BACKGROUND: Recently, infant cases of acute heart failure attributable to rupture of the mitral chordae tendineae have been reported. However, little is known about the pathogenesis and clinical course of this condition. METHODS AND RESULTS: Ninety-five children with rupture of mitral chordae tendineae were identified in nationwide surveys of Japan diagnosed from 1995 to 2013. The clinical manifestations, management strategies, and prognosis were investigated. Eighty-one (85%) patients were between 4 and 6 months (median, 5 months) of age. In 63 (66%) patients, rupture occurred during the spring or summer. The underlying conditions before rupture included Kawasaki disease (10 cases), maternally derived anti-SSA antibodies (2 cases), and infective endocarditis (1 case). Surgery was performed in 80 patients (94 operations), and the final operations included plasty of mitral chordae in 52 cases and mechanical valve replacement in 26 cases. The histopathologic examinations of the mitral valves and chordae (n=28) revealed inflammatory reactions with predominant mononuclear cell infiltration in 18 cases (64%) and increased fibrous and myxoid tissue in 11 cases (39%), suggesting that nonbacterial infectious or autoimmune endocarditis and myxoid changes are involved in the pathogenesis.
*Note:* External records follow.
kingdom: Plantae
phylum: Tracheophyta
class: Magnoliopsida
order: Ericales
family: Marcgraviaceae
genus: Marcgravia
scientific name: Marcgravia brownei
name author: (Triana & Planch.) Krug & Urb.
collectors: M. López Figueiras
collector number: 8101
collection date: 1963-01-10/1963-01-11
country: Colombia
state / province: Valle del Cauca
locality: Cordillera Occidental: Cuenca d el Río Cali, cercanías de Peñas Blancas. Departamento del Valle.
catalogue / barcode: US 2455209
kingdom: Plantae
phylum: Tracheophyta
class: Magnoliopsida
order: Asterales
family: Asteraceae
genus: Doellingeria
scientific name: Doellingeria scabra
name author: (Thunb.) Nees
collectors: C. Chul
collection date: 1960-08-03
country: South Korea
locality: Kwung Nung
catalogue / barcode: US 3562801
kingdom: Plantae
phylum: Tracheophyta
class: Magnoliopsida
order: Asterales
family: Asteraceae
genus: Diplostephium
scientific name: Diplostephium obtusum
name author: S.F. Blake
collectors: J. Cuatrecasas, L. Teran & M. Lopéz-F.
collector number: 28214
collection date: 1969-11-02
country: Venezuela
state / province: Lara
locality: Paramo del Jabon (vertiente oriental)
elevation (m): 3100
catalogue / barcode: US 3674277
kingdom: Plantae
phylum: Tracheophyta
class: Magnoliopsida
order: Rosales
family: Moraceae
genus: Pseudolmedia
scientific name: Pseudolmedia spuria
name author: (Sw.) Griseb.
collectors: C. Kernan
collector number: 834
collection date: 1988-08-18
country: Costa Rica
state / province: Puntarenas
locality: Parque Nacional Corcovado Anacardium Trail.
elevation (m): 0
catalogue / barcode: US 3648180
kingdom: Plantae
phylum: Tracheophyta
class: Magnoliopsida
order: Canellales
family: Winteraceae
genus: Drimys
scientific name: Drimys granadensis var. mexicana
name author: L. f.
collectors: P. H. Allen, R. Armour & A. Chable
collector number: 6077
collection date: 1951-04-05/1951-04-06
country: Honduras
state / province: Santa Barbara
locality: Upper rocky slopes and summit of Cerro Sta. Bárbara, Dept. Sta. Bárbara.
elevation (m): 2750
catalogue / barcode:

Eight patients (8.4%) died before (n=6) and shortly after (n=2) the operation, and significant neurological complications persisted in 10 cases (11%). CONCLUSIONS:Acute heart failure attributable to rupture of the mitral chordae tendineae in infants is a unique disease resulting from diverse causes. This condition should be recognized as a significant cardiovascular disorder that may cause sudden onset of cardiogenic shock and death in infants.